Feldhockey und Kanuslalom: Olympioniken setzen auf CFK
Mit Carbon zu Edelmetall

Carbon Composites | Der Sport ist Vorreiter bei dem Hightech-Material. Doch jetzt, wo die Wickel- und Flechtanlagen der Industrie hochlaufen, profitieren davon auch die Wettkämpfer? Kommt drauf an. Zwei Beispiele des Carbon Composites e.V.

Sportgeräte aus Carbonfaser-verstärktem Kunststoff (CFK) sind leichter, steifer und langlebiger – zum Beispiel Hockeyschläger. Aber darum geht es nicht allein. „Der Spieler hat ein Gefühl für seinen Hockeyschläger“, sagt Martin Stoppel, kaufmännischer Leiter der Munich Composites GmbH. „Hier braucht der Schläger mehr Flex, dort fühlt er sich grazil an – so reden die Profis, wenn sie Stöcke testen.“ Die Wettkämpfer wünschen vor allem eine „nachvollziehbare“ Qualität. Auch beim zweiten, dritten oder vierten Modell ihres Stockes soll das Schlaggefühl exakt dasselbe sein.

-------------------------

Ihre Aufgabe: Wie könnte der Artikel über Carbon im Leistungssport weitergehen? Schreiben Sie ihn im Anschluss an den letzten Satz fort. Die Auflistung brauchen Sie für die Bearbeitung nicht.

-------------------------

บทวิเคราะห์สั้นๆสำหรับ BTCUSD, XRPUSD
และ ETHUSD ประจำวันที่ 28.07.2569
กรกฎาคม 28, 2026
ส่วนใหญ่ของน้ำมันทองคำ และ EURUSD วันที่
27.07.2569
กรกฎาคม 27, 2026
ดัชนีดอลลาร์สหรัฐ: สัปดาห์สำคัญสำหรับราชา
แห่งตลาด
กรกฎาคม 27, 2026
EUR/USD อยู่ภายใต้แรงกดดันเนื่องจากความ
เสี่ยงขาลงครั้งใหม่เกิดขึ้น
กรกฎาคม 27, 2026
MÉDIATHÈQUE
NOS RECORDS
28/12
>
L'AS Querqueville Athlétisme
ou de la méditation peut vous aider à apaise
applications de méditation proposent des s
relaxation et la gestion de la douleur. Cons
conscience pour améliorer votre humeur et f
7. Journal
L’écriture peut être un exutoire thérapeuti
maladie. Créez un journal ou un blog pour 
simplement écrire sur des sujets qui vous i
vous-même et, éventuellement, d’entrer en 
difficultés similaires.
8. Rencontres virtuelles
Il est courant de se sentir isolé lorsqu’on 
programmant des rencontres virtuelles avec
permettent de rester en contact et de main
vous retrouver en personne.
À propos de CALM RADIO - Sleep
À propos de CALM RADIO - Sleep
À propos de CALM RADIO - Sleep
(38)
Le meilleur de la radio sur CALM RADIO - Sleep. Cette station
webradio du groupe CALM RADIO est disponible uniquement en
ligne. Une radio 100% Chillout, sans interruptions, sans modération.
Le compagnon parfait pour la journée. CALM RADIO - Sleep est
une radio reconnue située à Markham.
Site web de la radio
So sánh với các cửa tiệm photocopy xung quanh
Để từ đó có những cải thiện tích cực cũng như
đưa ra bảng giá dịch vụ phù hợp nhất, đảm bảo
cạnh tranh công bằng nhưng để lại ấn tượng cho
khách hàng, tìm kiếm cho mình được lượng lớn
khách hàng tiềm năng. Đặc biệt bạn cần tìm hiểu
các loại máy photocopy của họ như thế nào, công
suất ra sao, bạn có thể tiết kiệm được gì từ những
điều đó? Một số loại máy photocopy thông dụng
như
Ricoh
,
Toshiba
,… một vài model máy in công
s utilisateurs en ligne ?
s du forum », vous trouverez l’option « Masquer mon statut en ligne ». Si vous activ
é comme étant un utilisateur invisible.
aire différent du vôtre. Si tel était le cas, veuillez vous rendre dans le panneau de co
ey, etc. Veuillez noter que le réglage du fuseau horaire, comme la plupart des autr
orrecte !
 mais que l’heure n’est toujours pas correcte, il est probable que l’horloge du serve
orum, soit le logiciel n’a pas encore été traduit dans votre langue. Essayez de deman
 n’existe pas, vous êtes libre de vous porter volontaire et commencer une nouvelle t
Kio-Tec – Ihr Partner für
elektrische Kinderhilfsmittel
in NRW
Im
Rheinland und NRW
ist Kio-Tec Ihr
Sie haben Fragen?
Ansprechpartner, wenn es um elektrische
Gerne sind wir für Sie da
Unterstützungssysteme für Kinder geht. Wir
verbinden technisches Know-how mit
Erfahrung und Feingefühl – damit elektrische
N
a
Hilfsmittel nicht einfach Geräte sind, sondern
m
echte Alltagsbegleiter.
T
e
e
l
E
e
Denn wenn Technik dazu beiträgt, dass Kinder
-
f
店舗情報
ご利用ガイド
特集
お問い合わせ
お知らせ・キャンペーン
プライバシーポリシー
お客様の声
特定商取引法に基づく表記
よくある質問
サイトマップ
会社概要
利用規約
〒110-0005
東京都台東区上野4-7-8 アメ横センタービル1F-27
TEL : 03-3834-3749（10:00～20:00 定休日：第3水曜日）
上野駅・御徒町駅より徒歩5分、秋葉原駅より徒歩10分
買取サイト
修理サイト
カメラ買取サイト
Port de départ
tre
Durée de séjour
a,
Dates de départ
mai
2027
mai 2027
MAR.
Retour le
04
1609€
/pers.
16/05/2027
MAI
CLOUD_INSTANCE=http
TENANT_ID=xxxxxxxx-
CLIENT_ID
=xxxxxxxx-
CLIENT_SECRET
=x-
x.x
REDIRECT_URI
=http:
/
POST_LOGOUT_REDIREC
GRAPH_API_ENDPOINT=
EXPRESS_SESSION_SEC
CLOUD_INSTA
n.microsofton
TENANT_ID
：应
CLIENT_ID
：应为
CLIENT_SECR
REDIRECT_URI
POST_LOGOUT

-------------------------

Lösung:
Munich Composites hat dafür einen automatisierten Fertigungsprozess entwickelt und produziert seit einem Jahr CFK-Feldhockeyschläger in Serie für den australischen Hockeyausrüster Ritual. Bisher wurden fast alle CFK-Schläger aufgrund der niedrigen Produktionskosten in Asien, vor allem Pakistan, mit Hilfe von Prepregs hergestellt – also in Handarbeit mit den dabei unvermeidlichen Qualitätsschwankungen. Dank Automation rechnet sich die Fertigung nun auch in Deutschland. „Wir produzieren bereits einige tausend pro Jahr. Und das kann mehr werden, es gibt dafür einen weltweiten Markt.“
Das Geheimnis von Munich Composites ist die spezielle Produktionstechnologie für Hohlbauteile: Roboter ziehen einen Flechtkern durch die Flechtmaschine. „Die Fasern werden automatisiert auf den formgebenden Kern geflochten, so dass sie genau in der gewünschten Richtung zu liegen kommen“, erklärt Stoppel. Anschließend erfolgt ebenso vollautomatisch die Injektion im RTM-Verfahren.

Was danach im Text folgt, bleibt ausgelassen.